*** EXCERPTED DATA ***

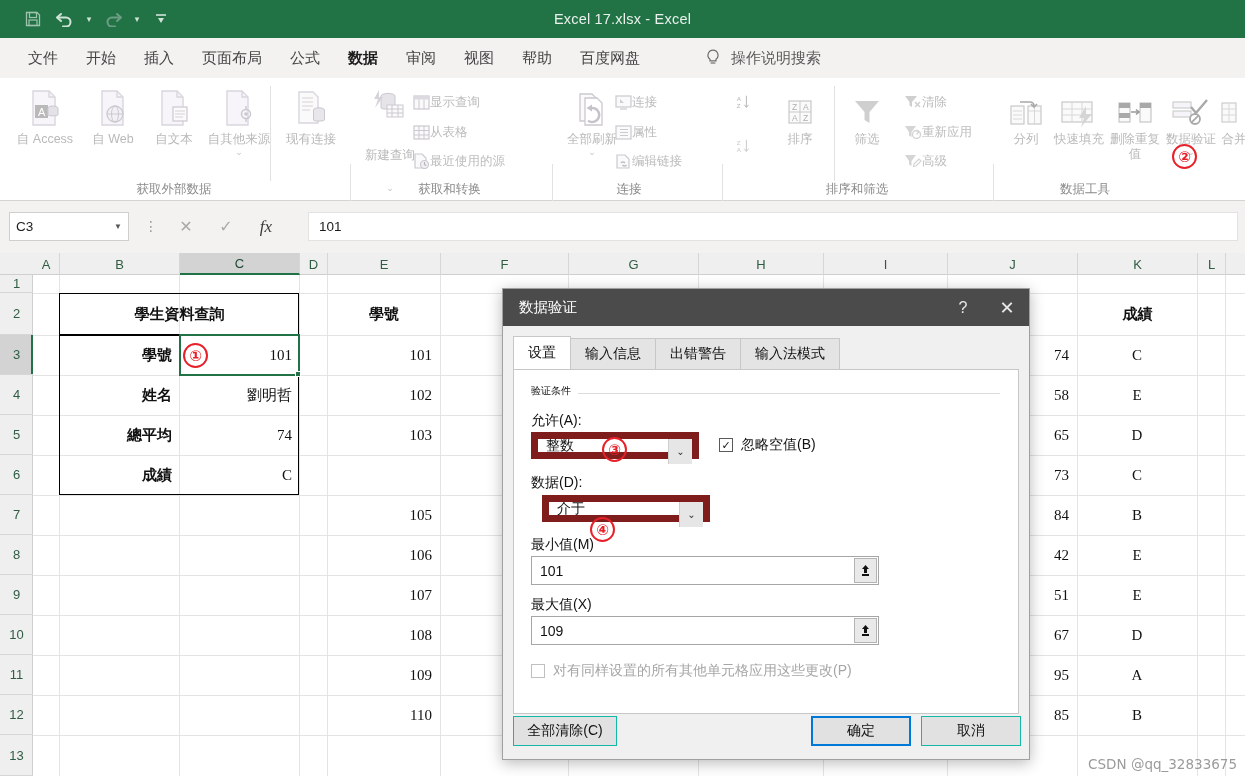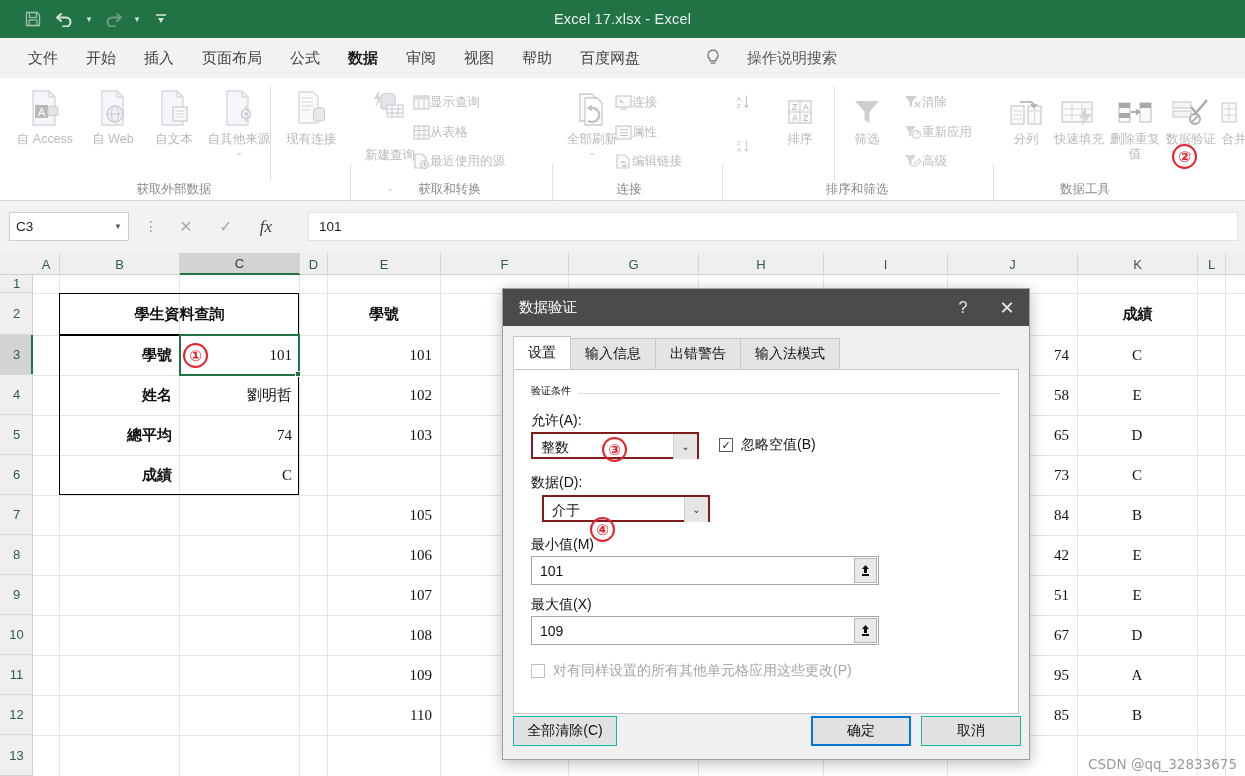--- a/index.html
+++ b/index.html
@@ -35,21 +35,21 @@
   }
   .tabs { position: absolute; left: 14px; top: 0; height: 40px; display: flex; align-items: center; }
   .tab {
     height: 54px; padding: 0 14px; display: flex; align-items: center;
     font-size: 15px; color: #444; position: relative; white-space: nowrap;
   }
   .tab.active { color: #1b1b1b; font-weight: bold; }
   .tab.active::after {
     content: ""; position: absolute; left: 12px; right: 12px; bottom: 2px; height: 3px; background: #217346;
   }
-  .tellme { position: absolute; left: 705px; top: 0; height: 40px; display: flex; align-items: center; gap: 26px; font-family: Liberation Mono, monospace; }
+  .tellme { position: absolute; left: 705px; top: 0; height: 40px; display: flex; align-items: center; gap: 10px; font-family: Liberation Mono, monospace; }
   .bulb { width: 16px; height: 18px; display: block; }
   .tellme-text { font-size: 15px; color: #5a5a5a; }
 
   
   .ribbon {
     position: absolute; left: 0; top: 78px; width: 1245px; height: 123px;
     background: #ffffff; border-bottom: 1px solid #d4d4d4;
   }
   .group { position: absolute; top: 0; height: 123px; }
   .group-label {
@@ -173,22 +173,22 @@
   .dtab.active { background: #fff; border-bottom-color: #fff; height: 34px; }
   .dlg-panel {
     position: absolute; left: 10px; top: 43px; right: 10px; height: 345px;
     background: #fff; border: 1px solid #c7c7c7;
   }
   .legend-row { position: absolute; left: 17px; top: 14px; right: 18px; height: 18px; }
   .legend-row .lg-text { font-size: 10px; color: #111; background: #fff; padding-right: 7px; position: relative; z-index: 2; float: left;}
   .legend-row .lg-line { position: absolute; left: 0; right: 0; top: 9px; height: 1px; background: #dcdcdc; z-index: 1;}
   .flabel { position: absolute; font-size: 14px; color: #111; }
   .combo {
-    position: absolute; height: 27px; background: #fff; border: 2px solid #7f1d1d;
-    display: flex; align-items: flex-end; padding-left: 8px; font-size: 14px; color: #111;
+    position: absolute; height: 27px; background: #fff; border: 7px solid #7f1d1d;
+    display: flex; align-items: center; padding-left: 8px; font-size: 14px; color: #111;
   }
   .combo .arrowbox {
     position: absolute; right: 0; top: 0; width: 24px; height: 25px; background: #e6e6e6;
     border-left: 1px solid #cfcfcf; display: flex; align-items: center; justify-content: center;
     font-size: 10px; color: #333;
   }
   .txtfield {
     position: absolute; height: 29px; background: #fff; border: 1px solid #a6a6a6;
     display: flex; align-items: center; padding-left: 8px; font-size: 14px; color: #111;
   }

***

Give the listing again word for word, but drop every picture.

--- a/index.html
+++ b/index.html
@@ -35,21 +35,21 @@
   }
   .tabs { position: absolute; left: 14px; top: 0; height: 40px; display: flex; align-items: center; }
   .tab {
     height: 54px; padding: 0 14px; display: flex; align-items: center;
     font-size: 15px; color: #444; position: relative; white-space: nowrap;
   }
   .tab.active { color: #1b1b1b; font-weight: bold; }
   .tab.active::after {
     content: ""; position: absolute; left: 12px; right: 12px; bottom: 2px; height: 3px; background: #217346;
   }
-  .tellme { position: absolute; left: 705px; top: 0; height: 40px; display: flex; align-items: center; gap: 26px; font-family: Liberation Mono, monospace; }
+  .tellme { position: absolute; left: 705px; top: 0; height: 40px; display: flex; align-items: center; gap: 10px; font-family: Liberation Mono, monospace; }
   .bulb { width: 16px; height: 18px; display: block; }
   .tellme-text { font-size: 15px; color: #5a5a5a; }
 
   
   .ribbon {
     position: absolute; left: 0; top: 78px; width: 1245px; height: 123px;
     background: #ffffff; border-bottom: 1px solid #d4d4d4;
   }
   .group { position: absolute; top: 0; height: 123px; }
   .group-label {
@@ -173,22 +173,22 @@
   .dtab.active { background: #fff; border-bottom-color: #fff; height: 34px; }
   .dlg-panel {
     position: absolute; left: 10px; top: 43px; right: 10px; height: 345px;
     background: #fff; border: 1px solid #c7c7c7;
   }
   .legend-row { position: absolute; left: 17px; top: 14px; right: 18px; height: 18px; }
   .legend-row .lg-text { font-size: 10px; color: #111; background: #fff; padding-right: 7px; position: relative; z-index: 2; float: left;}
   .legend-row .lg-line { position: absolute; left: 0; right: 0; top: 9px; height: 1px; background: #dcdcdc; z-index: 1;}
   .flabel { position: absolute; font-size: 14px; color: #111; }
   .combo {
-    position: absolute; height: 27px; background: #fff; border: 2px solid #7f1d1d;
-    display: flex; align-items: flex-end; padding-left: 8px; font-size: 14px; color: #111;
+    position: absolute; height: 27px; background: #fff; border: 7px solid #7f1d1d;
+    display: flex; align-items: center; padding-left: 8px; font-size: 14px; color: #111;
   }
   .combo .arrowbox {
     position: absolute; right: 0; top: 0; width: 24px; height: 25px; background: #e6e6e6;
     border-left: 1px solid #cfcfcf; display: flex; align-items: center; justify-content: center;
     font-size: 10px; color: #333;
   }
   .txtfield {
     position: absolute; height: 29px; background: #fff; border: 1px solid #a6a6a6;
     display: flex; align-items: center; padding-left: 8px; font-size: 14px; color: #111;
   }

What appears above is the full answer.